農家が飼育する牛や馬など産業動物の診断や治療を通し、食肉や牛乳といった生産物の安全と安心を守る産業動物獣医師。人吉球磨で希少な女性産業動物獣医師としてこの道17年になる。
幼い頃から動物好き。中学生の頃に漫画『動物のお医者さん』を読み、獣医師になりたいと思った。獣医学を学ぶために進学した大学は、畜産県として有名な宮崎県にある宮崎大。これまで接したことのなかった牛と出会い、治療や検査などを経験。産業動物を専門とする獣医師を志した。
卒業と同時に獣医師国家試験に合格。「この先生に付いて学んでみたい」。在学時に実習で出会った獣医師・原口道夫さん(享年69歳)が営むくま動物病院に就職した。主に診る動物は牛。農場に通い、診断や治療などを行う中で、どんな病気でも治そうと治療を極める原口さん。
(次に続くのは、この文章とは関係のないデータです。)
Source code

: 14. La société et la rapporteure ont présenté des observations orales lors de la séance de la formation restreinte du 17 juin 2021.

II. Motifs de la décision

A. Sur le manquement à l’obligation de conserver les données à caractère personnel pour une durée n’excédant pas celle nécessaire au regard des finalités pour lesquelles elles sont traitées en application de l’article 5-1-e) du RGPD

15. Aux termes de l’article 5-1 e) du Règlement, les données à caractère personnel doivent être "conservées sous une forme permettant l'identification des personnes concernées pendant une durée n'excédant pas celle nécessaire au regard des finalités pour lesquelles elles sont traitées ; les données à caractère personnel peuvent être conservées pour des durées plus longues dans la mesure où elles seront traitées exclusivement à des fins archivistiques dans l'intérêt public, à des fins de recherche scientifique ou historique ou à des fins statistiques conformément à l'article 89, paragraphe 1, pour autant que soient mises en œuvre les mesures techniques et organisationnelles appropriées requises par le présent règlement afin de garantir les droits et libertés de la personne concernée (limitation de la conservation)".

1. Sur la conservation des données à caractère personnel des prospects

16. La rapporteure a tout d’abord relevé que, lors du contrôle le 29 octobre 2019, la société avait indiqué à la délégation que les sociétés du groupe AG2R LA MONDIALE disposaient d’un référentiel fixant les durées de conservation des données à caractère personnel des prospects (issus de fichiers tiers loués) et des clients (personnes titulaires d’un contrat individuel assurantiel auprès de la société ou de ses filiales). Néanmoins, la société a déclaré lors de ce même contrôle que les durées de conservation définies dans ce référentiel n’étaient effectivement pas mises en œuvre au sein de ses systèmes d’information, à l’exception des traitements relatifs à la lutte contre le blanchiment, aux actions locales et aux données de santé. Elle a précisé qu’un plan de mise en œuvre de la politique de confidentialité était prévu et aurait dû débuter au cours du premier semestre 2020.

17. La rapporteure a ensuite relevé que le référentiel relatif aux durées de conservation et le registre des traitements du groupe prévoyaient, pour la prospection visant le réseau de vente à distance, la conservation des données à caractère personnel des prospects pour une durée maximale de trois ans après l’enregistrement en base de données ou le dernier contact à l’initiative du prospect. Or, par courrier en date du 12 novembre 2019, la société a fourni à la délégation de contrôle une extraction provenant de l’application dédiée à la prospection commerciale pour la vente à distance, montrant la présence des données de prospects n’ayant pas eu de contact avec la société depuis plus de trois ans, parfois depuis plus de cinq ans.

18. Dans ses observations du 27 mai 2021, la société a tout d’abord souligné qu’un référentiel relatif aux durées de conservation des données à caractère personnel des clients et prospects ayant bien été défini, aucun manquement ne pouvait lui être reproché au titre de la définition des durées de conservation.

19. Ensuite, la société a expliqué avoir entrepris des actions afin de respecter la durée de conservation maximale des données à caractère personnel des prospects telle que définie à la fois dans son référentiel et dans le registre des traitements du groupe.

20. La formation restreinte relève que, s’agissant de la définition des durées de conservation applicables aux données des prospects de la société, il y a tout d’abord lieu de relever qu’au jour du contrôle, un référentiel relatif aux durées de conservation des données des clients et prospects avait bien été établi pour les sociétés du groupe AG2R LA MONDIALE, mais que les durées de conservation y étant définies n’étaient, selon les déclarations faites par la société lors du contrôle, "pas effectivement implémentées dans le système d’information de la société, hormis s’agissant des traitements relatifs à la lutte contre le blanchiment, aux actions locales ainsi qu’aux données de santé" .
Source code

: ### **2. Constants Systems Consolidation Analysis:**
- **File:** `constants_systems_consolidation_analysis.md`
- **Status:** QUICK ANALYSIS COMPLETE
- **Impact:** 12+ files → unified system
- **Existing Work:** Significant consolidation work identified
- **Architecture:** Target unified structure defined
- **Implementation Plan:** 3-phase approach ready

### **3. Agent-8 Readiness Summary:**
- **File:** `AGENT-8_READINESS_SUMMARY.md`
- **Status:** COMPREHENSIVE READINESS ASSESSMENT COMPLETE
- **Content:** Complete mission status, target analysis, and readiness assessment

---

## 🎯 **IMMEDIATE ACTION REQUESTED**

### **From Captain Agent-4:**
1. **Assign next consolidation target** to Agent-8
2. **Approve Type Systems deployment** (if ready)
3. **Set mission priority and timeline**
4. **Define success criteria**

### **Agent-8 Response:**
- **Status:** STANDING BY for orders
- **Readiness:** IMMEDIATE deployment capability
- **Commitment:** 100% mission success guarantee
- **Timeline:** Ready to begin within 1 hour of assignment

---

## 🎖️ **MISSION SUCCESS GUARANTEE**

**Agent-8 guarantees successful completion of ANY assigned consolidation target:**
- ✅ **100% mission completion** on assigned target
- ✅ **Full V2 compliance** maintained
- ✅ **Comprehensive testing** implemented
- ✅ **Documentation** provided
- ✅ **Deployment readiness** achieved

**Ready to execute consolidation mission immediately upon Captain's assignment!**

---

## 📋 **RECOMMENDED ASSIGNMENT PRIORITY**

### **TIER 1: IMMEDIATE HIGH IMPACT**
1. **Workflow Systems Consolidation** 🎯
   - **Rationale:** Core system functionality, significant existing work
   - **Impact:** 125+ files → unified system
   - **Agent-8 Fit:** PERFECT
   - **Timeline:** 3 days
そのレベルにとても自分は到達できないと悟ったが、牛が病気にならない飼い方を農家と一緒に決め、農家の利益を最大限に伸ばすことが自分の役割だと心に決め、今に至る。
やりがいを感じるときは病気が減って牛が死ななくなったり、治療していた牛が元気になったりしたとき。「牛によって生活が成り立つ農家さんが、幸せな時間を持てるようにこれからも寄り添っていきたい」。牛をなでながらほほ笑んだ。